中北浩爾・一橋大学教授 夏祭りといった地域のイベントや後援会の会合などが中止され、有権者と触れ合う機会が激減している。政治は有権者との「接触」を前提とする世界だ。議員が有権者と直接会って対話し、自身の人柄や考えを有権者に理解してもらうことが、信頼関係の醸成につながる。接触機会の減少は政治への信頼感の低下を招きかねない。
また、後援会や支持組織の求心力にもマイナスの影響を及ぼす。労働組合や自治会に代表される中間団体は、世界的に見てもコロナ禍前より弱体化してきていた。それが、既成政党や中間団体を介さない「中抜き」政治を生み出し、ポピュリズム(大衆迎合主義)がまん延する背景にある。
コロナ禍により、そうした現象が日本でも顕在化する可能性がある。選挙投票率の低下や“風”任せの政治の傾向も強まり、政治不信がますます高まるかもしれない。民主主義にとって危機的だ。

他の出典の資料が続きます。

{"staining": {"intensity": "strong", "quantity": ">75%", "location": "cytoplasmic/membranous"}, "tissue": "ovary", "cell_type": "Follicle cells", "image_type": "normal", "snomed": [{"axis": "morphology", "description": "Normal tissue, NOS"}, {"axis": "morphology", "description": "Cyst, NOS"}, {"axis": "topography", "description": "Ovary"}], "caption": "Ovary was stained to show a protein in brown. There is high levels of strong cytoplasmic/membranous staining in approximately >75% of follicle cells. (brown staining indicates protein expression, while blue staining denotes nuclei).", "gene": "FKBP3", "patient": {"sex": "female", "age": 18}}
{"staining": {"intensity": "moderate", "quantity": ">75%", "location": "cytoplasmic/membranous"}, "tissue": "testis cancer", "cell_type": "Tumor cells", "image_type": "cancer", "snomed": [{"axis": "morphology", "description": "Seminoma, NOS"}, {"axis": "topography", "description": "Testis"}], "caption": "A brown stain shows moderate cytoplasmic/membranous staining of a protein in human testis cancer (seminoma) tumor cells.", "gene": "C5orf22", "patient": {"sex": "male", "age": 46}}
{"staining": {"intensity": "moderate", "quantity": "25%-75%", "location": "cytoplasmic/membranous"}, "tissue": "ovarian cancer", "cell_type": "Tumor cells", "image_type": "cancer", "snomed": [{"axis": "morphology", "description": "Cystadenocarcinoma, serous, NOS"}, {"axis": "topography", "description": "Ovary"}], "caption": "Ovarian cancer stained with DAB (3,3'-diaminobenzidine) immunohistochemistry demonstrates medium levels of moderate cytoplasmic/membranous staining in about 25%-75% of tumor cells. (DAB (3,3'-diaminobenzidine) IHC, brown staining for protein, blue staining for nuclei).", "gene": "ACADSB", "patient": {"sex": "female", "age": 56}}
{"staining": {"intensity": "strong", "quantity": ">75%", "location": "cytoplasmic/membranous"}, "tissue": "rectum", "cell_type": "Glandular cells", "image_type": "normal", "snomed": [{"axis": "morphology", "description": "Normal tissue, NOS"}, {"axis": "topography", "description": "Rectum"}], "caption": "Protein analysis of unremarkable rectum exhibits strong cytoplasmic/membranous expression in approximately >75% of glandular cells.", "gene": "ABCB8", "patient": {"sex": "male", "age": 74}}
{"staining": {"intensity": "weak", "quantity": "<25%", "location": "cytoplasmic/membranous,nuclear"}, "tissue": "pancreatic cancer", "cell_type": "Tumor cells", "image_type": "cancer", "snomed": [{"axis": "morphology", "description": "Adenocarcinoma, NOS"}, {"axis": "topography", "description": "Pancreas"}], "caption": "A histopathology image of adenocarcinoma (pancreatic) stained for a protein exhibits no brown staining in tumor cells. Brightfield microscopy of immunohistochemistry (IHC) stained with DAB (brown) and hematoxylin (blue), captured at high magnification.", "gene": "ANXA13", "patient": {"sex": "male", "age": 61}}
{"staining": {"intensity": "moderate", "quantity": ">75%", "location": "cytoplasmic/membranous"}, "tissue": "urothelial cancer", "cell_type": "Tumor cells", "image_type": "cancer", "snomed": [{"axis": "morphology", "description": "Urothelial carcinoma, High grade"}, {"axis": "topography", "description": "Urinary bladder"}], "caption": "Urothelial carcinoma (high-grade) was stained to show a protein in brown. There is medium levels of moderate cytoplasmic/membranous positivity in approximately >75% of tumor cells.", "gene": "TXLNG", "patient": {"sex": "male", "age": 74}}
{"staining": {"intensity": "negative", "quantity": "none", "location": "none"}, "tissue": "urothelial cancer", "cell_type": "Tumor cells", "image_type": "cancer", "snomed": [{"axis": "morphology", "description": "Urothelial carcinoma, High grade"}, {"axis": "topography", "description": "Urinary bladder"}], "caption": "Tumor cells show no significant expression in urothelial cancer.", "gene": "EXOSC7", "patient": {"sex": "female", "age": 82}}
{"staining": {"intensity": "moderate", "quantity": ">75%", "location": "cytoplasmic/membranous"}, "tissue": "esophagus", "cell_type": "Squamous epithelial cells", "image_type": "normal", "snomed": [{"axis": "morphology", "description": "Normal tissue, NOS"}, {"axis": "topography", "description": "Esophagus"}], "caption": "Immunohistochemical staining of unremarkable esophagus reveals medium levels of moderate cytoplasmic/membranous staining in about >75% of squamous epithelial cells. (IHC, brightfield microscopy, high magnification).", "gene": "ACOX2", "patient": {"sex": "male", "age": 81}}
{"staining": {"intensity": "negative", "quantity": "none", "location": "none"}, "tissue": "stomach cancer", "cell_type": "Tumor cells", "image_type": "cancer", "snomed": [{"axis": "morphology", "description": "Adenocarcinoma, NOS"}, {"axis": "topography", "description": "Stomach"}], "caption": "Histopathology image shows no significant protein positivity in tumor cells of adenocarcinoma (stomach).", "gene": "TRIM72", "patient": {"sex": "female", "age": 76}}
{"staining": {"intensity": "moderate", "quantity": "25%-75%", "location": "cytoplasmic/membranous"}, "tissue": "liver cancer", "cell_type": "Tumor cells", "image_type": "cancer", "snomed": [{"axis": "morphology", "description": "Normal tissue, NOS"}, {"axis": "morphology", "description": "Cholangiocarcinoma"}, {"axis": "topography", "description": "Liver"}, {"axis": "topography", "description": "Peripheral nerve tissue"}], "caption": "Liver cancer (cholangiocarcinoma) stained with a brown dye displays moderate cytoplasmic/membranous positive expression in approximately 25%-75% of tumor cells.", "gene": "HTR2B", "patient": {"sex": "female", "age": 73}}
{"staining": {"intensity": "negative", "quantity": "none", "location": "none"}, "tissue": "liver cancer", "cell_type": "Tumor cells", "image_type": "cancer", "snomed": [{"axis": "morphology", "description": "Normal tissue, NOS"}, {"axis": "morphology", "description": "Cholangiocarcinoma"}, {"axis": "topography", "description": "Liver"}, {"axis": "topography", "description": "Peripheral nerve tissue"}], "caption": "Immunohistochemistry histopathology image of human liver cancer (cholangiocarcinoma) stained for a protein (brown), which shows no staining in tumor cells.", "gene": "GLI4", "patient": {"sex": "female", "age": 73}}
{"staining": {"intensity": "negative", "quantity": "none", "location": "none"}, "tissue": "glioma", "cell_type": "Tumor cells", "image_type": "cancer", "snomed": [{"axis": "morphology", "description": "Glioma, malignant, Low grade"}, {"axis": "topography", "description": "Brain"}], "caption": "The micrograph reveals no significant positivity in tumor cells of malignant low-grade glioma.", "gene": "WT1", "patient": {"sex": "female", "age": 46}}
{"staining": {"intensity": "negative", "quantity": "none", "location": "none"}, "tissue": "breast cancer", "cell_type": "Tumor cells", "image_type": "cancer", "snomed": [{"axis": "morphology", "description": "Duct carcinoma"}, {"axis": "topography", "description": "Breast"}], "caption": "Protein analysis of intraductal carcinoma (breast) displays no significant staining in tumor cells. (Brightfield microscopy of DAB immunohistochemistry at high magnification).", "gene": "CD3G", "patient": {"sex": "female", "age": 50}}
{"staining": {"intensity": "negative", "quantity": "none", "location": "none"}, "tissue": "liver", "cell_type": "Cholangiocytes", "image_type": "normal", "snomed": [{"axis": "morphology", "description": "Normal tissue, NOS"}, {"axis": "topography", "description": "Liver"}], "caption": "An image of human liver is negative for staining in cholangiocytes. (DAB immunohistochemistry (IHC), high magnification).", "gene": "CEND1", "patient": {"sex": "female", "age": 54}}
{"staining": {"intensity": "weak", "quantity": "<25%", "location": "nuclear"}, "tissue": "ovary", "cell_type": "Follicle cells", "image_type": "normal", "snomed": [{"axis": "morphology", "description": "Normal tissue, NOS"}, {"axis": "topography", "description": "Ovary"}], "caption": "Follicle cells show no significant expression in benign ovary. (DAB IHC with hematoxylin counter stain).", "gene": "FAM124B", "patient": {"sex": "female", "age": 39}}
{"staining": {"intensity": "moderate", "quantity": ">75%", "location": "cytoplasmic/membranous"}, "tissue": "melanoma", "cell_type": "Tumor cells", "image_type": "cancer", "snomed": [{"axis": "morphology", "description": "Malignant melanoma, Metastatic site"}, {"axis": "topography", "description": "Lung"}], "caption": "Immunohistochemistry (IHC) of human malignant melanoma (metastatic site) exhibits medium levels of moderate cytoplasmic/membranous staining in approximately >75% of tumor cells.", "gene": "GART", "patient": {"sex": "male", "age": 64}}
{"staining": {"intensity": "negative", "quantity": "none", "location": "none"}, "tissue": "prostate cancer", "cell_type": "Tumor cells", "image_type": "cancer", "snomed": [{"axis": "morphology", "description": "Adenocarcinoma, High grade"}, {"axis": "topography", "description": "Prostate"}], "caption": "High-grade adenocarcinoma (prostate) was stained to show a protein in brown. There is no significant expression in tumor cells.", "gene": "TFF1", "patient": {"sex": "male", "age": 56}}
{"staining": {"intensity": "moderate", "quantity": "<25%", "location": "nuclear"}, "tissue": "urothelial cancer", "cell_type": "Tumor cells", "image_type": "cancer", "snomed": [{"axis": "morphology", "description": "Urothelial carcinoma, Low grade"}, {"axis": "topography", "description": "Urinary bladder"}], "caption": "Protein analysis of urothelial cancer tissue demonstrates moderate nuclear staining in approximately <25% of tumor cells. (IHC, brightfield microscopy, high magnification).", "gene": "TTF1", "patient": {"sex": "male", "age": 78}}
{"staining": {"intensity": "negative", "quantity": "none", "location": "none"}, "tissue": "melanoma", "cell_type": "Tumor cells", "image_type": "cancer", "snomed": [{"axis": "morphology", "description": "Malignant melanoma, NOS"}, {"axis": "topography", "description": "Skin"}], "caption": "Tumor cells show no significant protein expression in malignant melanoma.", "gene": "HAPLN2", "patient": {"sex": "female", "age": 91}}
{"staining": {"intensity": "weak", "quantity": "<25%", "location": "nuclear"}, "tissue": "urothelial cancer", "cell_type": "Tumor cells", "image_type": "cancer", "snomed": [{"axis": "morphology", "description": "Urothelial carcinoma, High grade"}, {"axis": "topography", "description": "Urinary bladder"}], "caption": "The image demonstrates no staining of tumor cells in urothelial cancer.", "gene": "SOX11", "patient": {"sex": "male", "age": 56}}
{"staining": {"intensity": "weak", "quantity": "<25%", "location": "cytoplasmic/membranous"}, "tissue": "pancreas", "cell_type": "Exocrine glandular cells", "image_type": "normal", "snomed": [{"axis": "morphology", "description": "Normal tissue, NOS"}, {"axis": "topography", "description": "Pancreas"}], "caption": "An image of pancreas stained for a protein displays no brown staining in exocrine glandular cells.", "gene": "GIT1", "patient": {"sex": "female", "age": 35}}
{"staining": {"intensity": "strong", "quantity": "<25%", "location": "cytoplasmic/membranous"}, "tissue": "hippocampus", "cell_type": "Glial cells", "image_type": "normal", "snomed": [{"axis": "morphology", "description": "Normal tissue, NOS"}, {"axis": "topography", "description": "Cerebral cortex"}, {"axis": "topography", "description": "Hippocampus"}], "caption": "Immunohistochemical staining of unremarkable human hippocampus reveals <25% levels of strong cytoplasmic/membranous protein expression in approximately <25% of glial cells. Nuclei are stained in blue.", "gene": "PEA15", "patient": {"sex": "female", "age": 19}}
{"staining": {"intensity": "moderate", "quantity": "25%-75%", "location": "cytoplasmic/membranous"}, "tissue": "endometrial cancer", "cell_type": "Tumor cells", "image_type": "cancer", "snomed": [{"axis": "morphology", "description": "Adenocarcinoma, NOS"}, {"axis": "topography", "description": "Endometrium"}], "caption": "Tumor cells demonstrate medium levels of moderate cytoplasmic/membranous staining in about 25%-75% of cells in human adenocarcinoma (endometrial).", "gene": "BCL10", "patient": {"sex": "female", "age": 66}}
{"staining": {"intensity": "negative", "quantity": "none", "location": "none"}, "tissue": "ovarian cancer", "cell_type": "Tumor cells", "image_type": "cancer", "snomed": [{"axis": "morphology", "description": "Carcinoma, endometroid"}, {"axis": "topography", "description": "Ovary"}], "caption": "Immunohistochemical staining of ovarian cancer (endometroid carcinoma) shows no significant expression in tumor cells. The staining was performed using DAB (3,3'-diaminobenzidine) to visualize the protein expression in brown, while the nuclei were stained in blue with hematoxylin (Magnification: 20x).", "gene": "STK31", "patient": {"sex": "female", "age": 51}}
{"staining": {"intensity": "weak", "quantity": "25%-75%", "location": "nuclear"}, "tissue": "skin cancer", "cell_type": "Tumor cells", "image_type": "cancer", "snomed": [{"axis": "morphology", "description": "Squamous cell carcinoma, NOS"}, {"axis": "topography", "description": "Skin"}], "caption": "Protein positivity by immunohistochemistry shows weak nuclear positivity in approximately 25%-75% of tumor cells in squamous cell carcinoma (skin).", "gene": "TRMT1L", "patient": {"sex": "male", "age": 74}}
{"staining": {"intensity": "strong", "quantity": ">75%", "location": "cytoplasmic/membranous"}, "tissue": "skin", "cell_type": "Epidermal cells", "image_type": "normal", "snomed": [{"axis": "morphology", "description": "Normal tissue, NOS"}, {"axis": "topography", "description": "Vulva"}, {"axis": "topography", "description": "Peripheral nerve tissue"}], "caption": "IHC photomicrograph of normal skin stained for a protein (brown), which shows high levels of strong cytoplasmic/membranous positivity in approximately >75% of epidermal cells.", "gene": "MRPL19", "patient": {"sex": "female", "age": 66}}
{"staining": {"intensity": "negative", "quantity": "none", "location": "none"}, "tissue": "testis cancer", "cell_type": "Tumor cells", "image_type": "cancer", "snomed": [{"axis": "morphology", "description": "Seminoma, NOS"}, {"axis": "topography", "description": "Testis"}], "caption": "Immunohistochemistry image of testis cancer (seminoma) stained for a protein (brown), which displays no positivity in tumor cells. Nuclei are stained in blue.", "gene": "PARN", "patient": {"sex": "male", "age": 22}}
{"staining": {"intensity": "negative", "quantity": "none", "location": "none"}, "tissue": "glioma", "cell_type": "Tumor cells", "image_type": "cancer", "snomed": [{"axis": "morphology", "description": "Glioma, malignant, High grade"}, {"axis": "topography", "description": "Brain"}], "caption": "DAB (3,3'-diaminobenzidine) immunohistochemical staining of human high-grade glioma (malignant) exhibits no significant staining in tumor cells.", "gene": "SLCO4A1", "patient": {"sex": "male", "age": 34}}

――公明党はコロナ禍の影響調査などを積極的に行い、「声を聴く」運動に全力を挙げている。
中北 コロナ禍のような“非常事態”では、官邸が力技で素早く対策を講じなければならない局面もある。ただし、国民の声を聴く機能が弱いと、「迅速」ではなく「稚拙」な決定に陥る危険性がある。国民の声を聴き、中身を精査した上で政策に反映する方が、「急がば回れ」で、よい決定になるのではないか。非接触が求められる社会だからこそ、国民の声を聴く機能が一層重要になる。
この点、公明党はコロナ対策で国民の声を聴きながら機動的に動いていると感じる。1人一律10万円の「特別定額給付金」の実現は、その代表的な例であろう。
――SNS(会員制交流サイト)の普及など声を聴く手段も多様化している。
中北 それでも、会って対話するといった接触型の重要性は忘れないでほしい。これ以上に有権者からの信頼を得られる方法は見当たらないからだ。政治は、国民の声の総和でやればいいわけではない。国民にとって厳しい判断をせざるを得ない時もある。だから、政党や議員に対する信頼感がないと政治は機能しない。それを踏まえた上で、電話やSNSなどのツールを積極的に活用してほしい。
一方で、議員や党員、支持者らが最新の情報を共有できる機関紙の利点も、コロナ禍を機に改めて明らかになった。公明党のように機関紙を毎日発行できる組織は、そう多くない。非接触が求められる中で、組織の結束力の維持に効果を発揮している。